Lord of Temptation(Lost Lords of Pembrook,Book 2)(77) by Lorraine Heath
The couple of weeks that had passed since she’d last seen him had left her wanting. Dancing with him earlier, meeting with him now was only serving to reignite a flame she had been working to douse. He had to leave her be. They could no longer have any association. Because it only made things more difficult all the way around. It threatened her resolve to carry on. She had moved past Walter. Now she needed to move beyond Tristan.
But when a strong arm snaked around her waist and drew her into the darker shadows of the garden, when a mouth covered hers with purpose, when her curves were pressed against the familiar hard lines and planes, she sank into him with nary a protest. It was marvelous to be surrounded by his unique fragrance, to have his taste teasing her tongue, to have his hands stroking her shoulders, cupping her breasts, to hear his groans mingling with her sighs.
“Damn, but I’ve missed you,” he rasped as he dragged his mouth along her throat and lower, where the swells of her breasts awaited his questing lips.
Heat spiraled through her and her knees weakened. Why did she have so little control when he was near? Why did she have to yearn for what she could never fully hold? She didn’t want to not have moments of passion like this, but they would be too few and far between. Loneliness was a bitter companion. It wouldn’t hold her on cold nights. It wouldn’t comfort her when sorrows struck. It wouldn’t celebrate with her moments worth remembering.
Tristan had left the ballroom and Chetwyn had taken his place: talking with her, dancing with her, fetching her some refreshment. He would be there until she left. That it was his home barely signified. What mattered was that he would always be within easy reach. She wouldn’t be sitting somewhere wondering where he was. She would always know. She wouldn’t be worrying that he was brawling with some ruffians or fighting some tempest that might break the ship apart. With Tristan she would spend her life in uncertainty.
She had done that once with Walter. She knew the strain that the constant not knowing placed on her. It aged her. It killed her spirit. It left her in perpetual mourning.
“Chetwyn is advancing his suit.”
Tristan stilled, his mouth pressed to the hollow at her throat, one hand cupping her backside, the other her breast. She felt the bulge in his trousers nudging against her belly. She listened to his harsh breathing in the stillness of the night.
“You’re going to marry him?” he asked flatly.
“Perhaps, if he asks. I don’t know.”
“But we can have tonight.”
“No. Having decided my course, it wouldn’t be fair to him for me to stray from it. Even for another night with you.”

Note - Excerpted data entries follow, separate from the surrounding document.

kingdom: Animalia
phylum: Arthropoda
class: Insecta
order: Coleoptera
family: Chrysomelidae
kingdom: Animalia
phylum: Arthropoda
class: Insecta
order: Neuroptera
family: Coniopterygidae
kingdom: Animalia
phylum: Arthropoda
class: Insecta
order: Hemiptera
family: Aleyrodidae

Even though he did little more than release her, she staggered back. She hadn’t realized how much she’d been leaning on him.

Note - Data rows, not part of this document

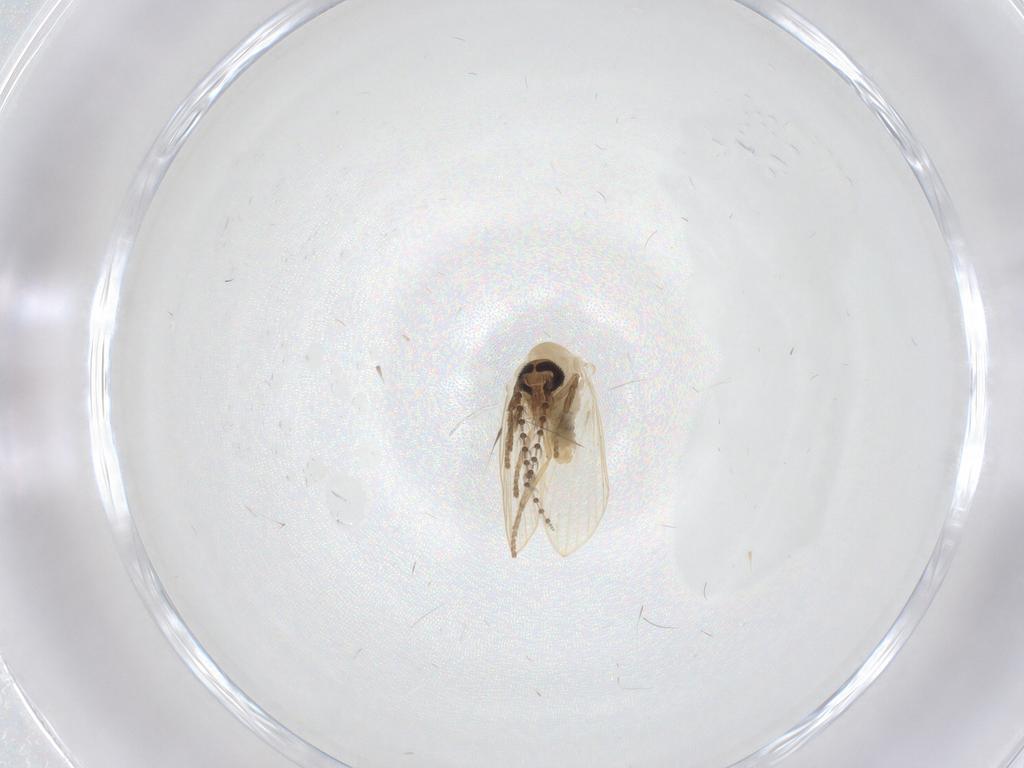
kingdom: Animalia
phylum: Arthropoda
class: Insecta
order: Diptera
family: Psychodidae
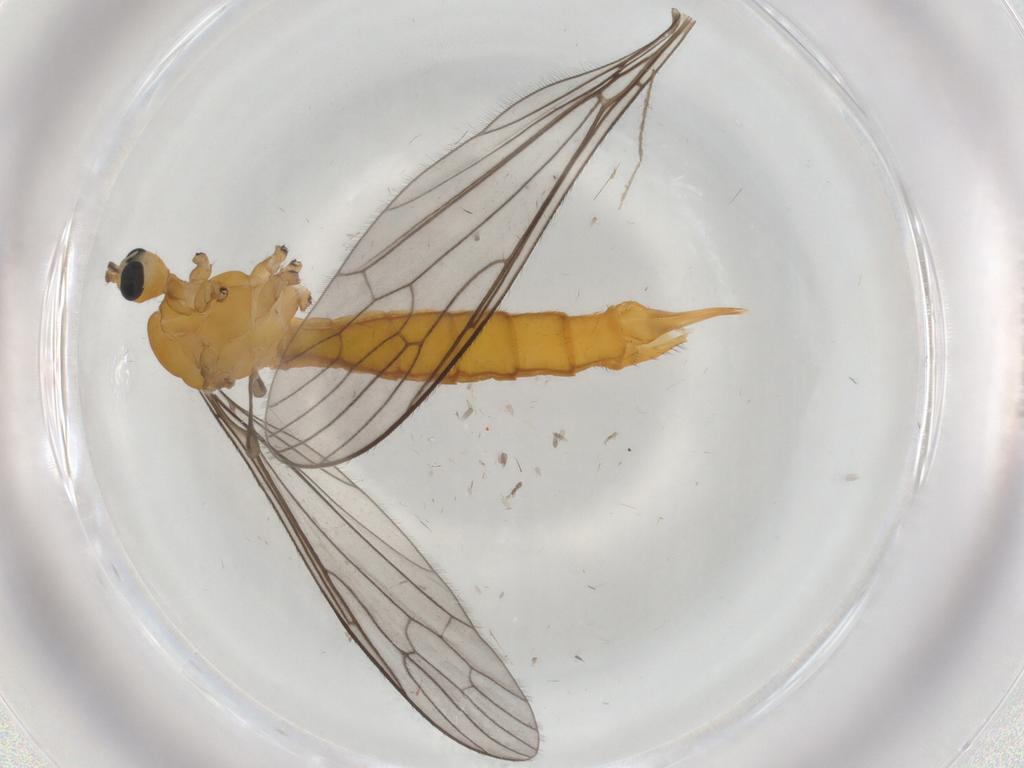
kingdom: Animalia
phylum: Arthropoda
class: Insecta
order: Diptera
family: Limoniidae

“Yet here you are with me in the garden.”
He snagged her waist, brought her back in, and captured her mouth with unerring accuracy. She heard a moan, realized it came from her as she met his questing tongue with hers. Her arms were entwined around his neck, her fingers tangled in his hair, her body straining to be even nearer.
“You can’t resist me,” he said.
It was the triumph in his voice that had her shoving away from him. Arrogant cad. She was weak where he was concerned. She wanted to shriek. She wanted to pound her fists against his chest. She wanted to tell him that he held the power to destroy her.
“I can’t deny that there is an attraction and that you are extremely skilled when it comes to delivering pleasure, but my future is with Chetwyn.”
“Give me tonight, Anne. Give us tonight. On the ship.”
Even knowing what her answer should be, she succumbed to what it would be. “I’ll go to the mews after my brother takes me home. If you’re there—”
“I’ll be there.”
They’d not stayed in harbor. Instead Tristan had ordered the ship taken out to sea. Not far. Just enough so the wind toyed with Anne’s hair while she stood on the deck, just enough so all the stars were visible. Just enough so she heard a whale in the distance.
She couldn’t deny that she understood why he had an appreciation for the sea, but she didn’t want to spend her life competing with a mistress who would always come first in his heart. Nor could she blame him for wanting it when it had always been there for him. When he had needed a place to run, it had provided sanctuary.
Tristan stood behind her, his legs braced, holding her near while the ship rocked gently, the sails now furled until they were ready to return to shore.
“I can understand why you love it out here,” she said quietly.
“I think you love it as well.”
“I appreciate it. That’s a very different thing.”
“I’ve never shared any of this with another lady.”
She turned in his arms until she was facing him. “And I’ve shared with you far more than I’ve ever shared with anyone.”
“Nary a one.”
Rising up on her toes, she kissed him with all the hunger, the yearning—and yes, even the love—that she held for him. She would never utter the words that might hold him to her because she cared for him too much to deny him the sea.
Or perhaps she feared her love wouldn’t be enough to hold him.
It didn’t matter. What she felt was not to be shared or examined. They would have tonight, and then she would lock it away.
With her nestled securely against his side, they made their way to his quarters. It was not what she would want for a home, but it was his home. She was glad he’d brought her here again.